▶ _Entries shown_:
%%

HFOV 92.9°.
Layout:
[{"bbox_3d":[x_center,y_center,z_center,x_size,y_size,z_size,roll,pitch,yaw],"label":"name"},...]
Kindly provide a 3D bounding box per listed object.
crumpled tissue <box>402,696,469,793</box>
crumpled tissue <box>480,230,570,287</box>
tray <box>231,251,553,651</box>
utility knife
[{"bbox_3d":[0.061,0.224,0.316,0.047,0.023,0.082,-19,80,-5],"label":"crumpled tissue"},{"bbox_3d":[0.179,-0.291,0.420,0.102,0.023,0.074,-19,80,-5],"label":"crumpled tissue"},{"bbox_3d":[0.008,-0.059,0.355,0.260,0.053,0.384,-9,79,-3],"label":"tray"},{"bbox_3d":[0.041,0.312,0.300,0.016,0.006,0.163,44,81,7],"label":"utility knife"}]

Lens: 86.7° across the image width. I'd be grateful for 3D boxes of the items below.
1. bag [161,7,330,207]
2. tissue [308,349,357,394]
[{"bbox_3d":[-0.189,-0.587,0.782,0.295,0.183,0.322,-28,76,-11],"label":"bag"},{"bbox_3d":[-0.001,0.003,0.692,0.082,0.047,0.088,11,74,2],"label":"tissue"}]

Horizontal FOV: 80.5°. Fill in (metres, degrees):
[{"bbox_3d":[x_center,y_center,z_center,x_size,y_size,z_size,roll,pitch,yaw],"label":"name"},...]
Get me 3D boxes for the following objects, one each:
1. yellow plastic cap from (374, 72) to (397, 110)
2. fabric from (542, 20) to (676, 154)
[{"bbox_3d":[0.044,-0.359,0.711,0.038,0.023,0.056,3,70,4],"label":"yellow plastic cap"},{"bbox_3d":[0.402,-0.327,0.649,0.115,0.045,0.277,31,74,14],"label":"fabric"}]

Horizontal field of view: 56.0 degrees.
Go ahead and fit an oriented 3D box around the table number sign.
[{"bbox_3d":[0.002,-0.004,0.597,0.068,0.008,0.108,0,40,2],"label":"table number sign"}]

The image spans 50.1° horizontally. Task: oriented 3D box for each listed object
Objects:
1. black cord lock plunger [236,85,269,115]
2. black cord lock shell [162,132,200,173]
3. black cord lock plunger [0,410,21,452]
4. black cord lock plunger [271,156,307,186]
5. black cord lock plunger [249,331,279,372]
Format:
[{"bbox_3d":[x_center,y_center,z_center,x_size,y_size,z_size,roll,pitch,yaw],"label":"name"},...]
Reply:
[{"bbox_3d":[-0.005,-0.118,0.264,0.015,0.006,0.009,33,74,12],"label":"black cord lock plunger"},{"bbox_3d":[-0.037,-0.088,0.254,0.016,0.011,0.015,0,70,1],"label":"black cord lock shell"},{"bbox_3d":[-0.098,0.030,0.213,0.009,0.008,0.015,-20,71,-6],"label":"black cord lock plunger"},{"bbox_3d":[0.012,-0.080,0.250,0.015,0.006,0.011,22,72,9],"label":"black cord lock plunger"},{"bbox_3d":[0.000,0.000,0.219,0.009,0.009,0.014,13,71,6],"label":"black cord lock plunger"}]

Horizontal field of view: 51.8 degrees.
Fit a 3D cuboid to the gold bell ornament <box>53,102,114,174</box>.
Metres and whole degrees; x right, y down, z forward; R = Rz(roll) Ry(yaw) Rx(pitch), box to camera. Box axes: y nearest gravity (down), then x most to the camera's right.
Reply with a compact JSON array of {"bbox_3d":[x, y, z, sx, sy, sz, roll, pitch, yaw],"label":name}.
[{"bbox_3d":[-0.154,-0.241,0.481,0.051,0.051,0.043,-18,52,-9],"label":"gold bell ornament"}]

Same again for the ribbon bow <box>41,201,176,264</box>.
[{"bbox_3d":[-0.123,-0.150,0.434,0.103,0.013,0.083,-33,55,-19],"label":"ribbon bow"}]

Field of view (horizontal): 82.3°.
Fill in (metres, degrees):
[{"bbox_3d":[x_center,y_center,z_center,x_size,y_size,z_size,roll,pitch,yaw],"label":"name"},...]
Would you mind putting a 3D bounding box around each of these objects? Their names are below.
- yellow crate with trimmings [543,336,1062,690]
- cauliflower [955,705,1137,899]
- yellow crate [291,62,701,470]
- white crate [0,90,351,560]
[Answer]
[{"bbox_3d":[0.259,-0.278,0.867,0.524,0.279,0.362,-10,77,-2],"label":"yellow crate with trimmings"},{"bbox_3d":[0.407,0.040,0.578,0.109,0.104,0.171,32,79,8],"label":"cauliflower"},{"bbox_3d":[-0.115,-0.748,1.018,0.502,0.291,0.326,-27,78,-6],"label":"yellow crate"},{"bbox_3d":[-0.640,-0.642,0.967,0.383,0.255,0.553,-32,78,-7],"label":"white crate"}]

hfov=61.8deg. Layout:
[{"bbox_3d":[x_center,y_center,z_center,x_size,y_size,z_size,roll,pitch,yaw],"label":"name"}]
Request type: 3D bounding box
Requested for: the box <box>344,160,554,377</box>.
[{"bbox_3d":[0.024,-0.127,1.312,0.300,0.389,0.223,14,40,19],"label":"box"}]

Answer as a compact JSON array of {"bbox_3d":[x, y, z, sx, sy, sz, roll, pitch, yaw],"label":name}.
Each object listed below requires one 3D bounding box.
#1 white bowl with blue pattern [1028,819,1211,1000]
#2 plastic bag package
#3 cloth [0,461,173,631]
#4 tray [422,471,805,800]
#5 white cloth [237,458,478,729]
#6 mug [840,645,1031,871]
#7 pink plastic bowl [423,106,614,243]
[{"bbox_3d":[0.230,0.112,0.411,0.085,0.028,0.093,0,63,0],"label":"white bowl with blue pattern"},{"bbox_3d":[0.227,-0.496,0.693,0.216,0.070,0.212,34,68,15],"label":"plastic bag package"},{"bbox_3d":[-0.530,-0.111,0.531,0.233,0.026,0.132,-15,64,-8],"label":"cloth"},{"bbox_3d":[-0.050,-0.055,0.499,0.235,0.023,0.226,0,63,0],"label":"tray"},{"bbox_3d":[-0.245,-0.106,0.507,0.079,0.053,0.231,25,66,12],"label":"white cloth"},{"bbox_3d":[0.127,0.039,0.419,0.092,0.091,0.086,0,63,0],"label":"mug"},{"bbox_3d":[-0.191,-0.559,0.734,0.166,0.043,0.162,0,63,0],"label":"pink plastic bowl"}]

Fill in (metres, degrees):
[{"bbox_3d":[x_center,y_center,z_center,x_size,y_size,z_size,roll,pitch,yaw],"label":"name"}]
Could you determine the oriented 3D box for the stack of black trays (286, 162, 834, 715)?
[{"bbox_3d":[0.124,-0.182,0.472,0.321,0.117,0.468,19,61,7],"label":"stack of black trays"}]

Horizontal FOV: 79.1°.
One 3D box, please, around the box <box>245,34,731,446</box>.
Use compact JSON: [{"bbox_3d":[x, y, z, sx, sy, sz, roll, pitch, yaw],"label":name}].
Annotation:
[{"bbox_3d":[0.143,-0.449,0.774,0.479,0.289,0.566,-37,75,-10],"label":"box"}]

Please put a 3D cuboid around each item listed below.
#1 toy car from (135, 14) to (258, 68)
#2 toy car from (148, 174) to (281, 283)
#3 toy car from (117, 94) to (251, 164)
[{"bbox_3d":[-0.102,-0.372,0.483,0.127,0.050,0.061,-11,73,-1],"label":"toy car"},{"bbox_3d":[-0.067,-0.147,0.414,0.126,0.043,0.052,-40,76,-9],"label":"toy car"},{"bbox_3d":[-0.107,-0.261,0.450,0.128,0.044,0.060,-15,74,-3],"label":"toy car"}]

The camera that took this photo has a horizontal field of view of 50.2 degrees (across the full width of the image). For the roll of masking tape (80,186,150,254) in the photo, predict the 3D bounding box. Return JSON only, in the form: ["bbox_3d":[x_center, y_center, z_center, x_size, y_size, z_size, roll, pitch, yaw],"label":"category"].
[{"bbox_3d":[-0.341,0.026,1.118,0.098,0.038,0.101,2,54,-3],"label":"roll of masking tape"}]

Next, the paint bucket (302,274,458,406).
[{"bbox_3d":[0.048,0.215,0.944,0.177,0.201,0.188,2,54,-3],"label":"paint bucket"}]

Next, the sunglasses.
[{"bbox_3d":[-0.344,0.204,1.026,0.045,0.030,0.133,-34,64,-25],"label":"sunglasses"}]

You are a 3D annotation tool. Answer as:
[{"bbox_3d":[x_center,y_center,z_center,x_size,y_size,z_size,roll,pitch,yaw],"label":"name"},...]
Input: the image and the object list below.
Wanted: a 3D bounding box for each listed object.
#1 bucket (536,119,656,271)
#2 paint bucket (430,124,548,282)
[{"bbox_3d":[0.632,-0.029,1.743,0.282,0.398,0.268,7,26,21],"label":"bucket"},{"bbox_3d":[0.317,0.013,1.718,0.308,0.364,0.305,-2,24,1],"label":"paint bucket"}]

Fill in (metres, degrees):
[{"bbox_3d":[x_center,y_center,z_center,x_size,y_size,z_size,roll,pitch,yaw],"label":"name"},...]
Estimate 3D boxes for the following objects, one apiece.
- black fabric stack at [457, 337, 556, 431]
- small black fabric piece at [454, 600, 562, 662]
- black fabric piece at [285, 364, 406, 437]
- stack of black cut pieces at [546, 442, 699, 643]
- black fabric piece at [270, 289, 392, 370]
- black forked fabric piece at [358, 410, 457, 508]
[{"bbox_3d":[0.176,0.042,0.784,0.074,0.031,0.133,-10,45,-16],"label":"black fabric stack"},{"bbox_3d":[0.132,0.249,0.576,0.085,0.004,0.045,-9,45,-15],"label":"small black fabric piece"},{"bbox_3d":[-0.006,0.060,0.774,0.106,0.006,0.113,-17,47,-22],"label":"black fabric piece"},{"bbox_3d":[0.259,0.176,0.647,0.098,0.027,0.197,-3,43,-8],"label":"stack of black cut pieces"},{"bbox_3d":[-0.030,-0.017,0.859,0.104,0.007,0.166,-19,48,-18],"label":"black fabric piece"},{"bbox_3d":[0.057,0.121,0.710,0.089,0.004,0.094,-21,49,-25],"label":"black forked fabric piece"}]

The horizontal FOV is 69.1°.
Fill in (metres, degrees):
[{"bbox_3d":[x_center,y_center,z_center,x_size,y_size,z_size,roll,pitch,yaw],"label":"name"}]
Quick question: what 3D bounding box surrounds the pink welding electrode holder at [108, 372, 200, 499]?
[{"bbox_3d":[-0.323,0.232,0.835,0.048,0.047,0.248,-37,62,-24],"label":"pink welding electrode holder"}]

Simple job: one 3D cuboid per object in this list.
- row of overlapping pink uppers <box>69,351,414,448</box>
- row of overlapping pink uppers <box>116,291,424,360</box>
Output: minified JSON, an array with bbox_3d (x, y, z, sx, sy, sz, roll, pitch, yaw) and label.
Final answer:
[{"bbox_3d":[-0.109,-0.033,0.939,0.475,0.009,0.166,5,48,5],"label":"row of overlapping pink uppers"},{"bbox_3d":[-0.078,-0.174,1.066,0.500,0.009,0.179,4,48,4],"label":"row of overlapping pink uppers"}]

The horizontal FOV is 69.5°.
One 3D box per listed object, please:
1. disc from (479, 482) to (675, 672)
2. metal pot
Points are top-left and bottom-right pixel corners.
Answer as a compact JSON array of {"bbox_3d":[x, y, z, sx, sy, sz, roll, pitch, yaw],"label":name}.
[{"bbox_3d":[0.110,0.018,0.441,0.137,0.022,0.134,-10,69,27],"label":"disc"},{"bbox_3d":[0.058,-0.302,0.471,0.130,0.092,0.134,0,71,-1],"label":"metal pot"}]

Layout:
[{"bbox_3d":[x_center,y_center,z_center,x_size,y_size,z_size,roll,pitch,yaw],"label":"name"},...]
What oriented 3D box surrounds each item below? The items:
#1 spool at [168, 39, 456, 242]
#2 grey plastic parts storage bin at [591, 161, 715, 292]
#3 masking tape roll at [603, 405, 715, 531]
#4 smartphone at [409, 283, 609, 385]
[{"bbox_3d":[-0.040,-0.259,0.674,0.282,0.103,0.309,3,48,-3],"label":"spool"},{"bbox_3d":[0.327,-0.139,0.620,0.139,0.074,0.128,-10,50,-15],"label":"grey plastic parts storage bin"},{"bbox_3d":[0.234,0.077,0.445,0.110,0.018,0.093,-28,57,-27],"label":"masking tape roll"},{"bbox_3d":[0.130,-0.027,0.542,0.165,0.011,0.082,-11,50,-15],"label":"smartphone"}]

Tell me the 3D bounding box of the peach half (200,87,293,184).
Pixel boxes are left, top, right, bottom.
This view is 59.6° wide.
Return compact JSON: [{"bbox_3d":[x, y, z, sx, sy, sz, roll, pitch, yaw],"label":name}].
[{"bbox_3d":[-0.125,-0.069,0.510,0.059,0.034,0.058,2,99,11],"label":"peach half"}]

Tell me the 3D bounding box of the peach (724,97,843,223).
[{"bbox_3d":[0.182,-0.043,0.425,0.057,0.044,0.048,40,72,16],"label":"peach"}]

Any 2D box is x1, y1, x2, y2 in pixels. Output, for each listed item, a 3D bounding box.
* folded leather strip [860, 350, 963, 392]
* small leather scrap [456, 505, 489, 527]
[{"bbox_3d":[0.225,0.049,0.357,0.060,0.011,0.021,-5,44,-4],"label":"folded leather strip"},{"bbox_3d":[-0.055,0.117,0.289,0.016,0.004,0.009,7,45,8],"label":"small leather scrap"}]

%%

▶ _The task_:
Nothing but a number is expected: the tally of lines in the records that include the word "right".

▶ _Problem solution_:
3